David Swinbanks, Founder of the Nature Index, commented: “The Nature Index delivers a freely accessible and straightforward way to analyse high quality scientific research output that complements the other metrics and evaluation tools currently available to the research community. By focusing on a relatively small number of articles that have been identified as high quality by an independent group of practising scientists from relevant disciplines, we aim to provide a targeted view of high quality output for institutions, policy makers, research analysts, commercial organizations and the wider scientific community. Now with over four years of data, the Nature Index is becoming an increasingly powerful tool that provides more than just a snapshot as the addition of each year’s data helps to elucidate trends in high quality research output and changing patterns of collaboration over time.”

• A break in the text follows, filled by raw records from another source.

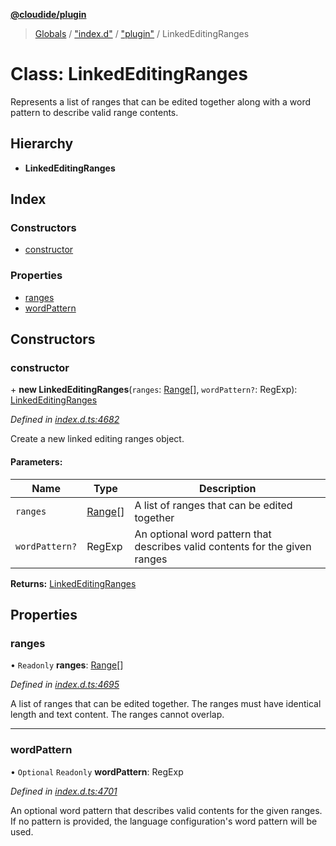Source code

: **[@cloudide/plugin](../README.md)**

> [Globals](../README.md) / ["index.d"](../modules/_index_d_.md) / ["plugin"](../modules/_index_d_._plugin_.md) / LinkedEditingRanges

# Class: LinkedEditingRanges

Represents a list of ranges that can be edited together along with a word pattern to describe valid range contents.

## Hierarchy

* **LinkedEditingRanges**

## Index

### Constructors

* [constructor](_index_d_._plugin_.linkededitingranges.md#constructor)

### Properties

* [ranges](_index_d_._plugin_.linkededitingranges.md#ranges)
* [wordPattern](_index_d_._plugin_.linkededitingranges.md#wordpattern)

## Constructors

### constructor

\+ **new LinkedEditingRanges**(`ranges`: [Range](_index_d_._plugin_.range.md)[], `wordPattern?`: RegExp): [LinkedEditingRanges](_index_d_._plugin_.linkededitingranges.md)

*Defined in [index.d.ts:4682](https://github.com/shuyaqian/cloudide-plugin-api/blob/9d985be/index.d.ts#L4682)*

Create a new linked editing ranges object.

#### Parameters:

Name | Type | Description |
------ | ------ | ------ |
`ranges` | [Range](_index_d_._plugin_.range.md)[] | A list of ranges that can be edited together |
`wordPattern?` | RegExp | An optional word pattern that describes valid contents for the given ranges  |

**Returns:** [LinkedEditingRanges](_index_d_._plugin_.linkededitingranges.md)

## Properties

### ranges

• `Readonly` **ranges**: [Range](_index_d_._plugin_.range.md)[]

*Defined in [index.d.ts:4695](https://github.com/shuyaqian/cloudide-plugin-api/blob/9d985be/index.d.ts#L4695)*

A list of ranges that can be edited together. The ranges must have
identical length and text content. The ranges cannot overlap.

___

### wordPattern

• `Optional` `Readonly` **wordPattern**: RegExp

*Defined in [index.d.ts:4701](https://github.com/shuyaqian/cloudide-plugin-api/blob/9d985be/index.d.ts#L4701)*

An optional word pattern that describes valid contents for the given ranges.
If no pattern is provided, the language configuration's word pattern will be used.
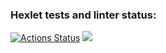 ### Hexlet tests and linter status:

[![Actions Status](https://github.com/georgy-p/frontend-project-lvl1/workflows/hexlet-check/badge.svg)](https://github.com/georgy-p/frontend-project-lvl1/actions)
<a href="https://codeclimate.com/github/codeclimate/codeclimate/maintainability"><img src="https://api.codeclimate.com/v1/badges/a99a88d28ad37a79dbf6/maintainability" /></a>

More information about the Nature Index is available at natureindex.com.

– Ends –

Notes for editors

About the Nature Index metrics

First launched in November 2014, research articles included in the Nature Index are collated from a group of 68 high-quality natural science journals, which were selected by two independent panels of active scientists, chaired by Professor John Morton (University College London) and Dr Yin-Biao Sun (Kings College, London).

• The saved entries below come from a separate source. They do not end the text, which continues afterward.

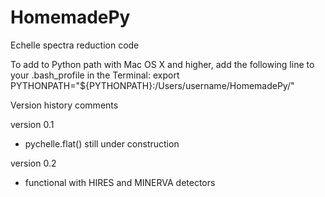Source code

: # HomemadePy
Echelle spectra reduction code

To add to Python path with Mac OS X and higher, add the following line to your .bash_profile in the Terminal:
export PYTHONPATH="${PYTHONPATH}:/Users/username/HomemadePy/"


Version history comments

version 0.1
  - pychelle.flat() still under construction
  
version 0.2
  - functional with HIRES and MINERVA detectors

Responses from over 2,800 individuals to a large scale survey were used to validate the selections. Springer Nature estimates that these 68 journals account for nearly 30% of total citations to natural science journals.

A rolling 12 month snapshot of data from the Nature Index is openly available under a Creative Commons license at natureindex.com, so that users can analyse scientific research outputs themselves. On the index website, an institution’s output of articles can be viewed across the 12 month period and broken down by broad subject area. International and domestic collaborations are also shown for each institution.

The Nature Index uses three measures to track affiliation data for individuals:

  • Article count (AC) – A country or institution is given an AC of 1 for each article that has at least one author from that country or institution. This is the case whether an article has one or a hundred authors, and it means that the same article can contribute to the AC of multiple countries or institutions.
  • Fractional Count (FC) – FC takes into account the relative contribution of each author to an article. The total FC available per paper is 1, and this is shared between all authors under the assumption that each contributed equally. For instance, a paper with 10 authors means that each author receives an FC of 0.1. For authors who have worked with joint affiliations, the individual FC is then split equally between each affiliation.
  • Weighted Fractional Count (WFC) – applies a weighting to the FC in order to adjust for the overrepresentation of papers from astronomy and astrophysics. The four journals in these disciplines publish about 50% of all papers in international journals in this field — approximately five times the equivalent figures for other fields. Therefore, although the data for astronomy and astrophysics are compiled in exactly the same way as for all other disciplines, articles from these journals are assigned one-fifth the weight of other articles.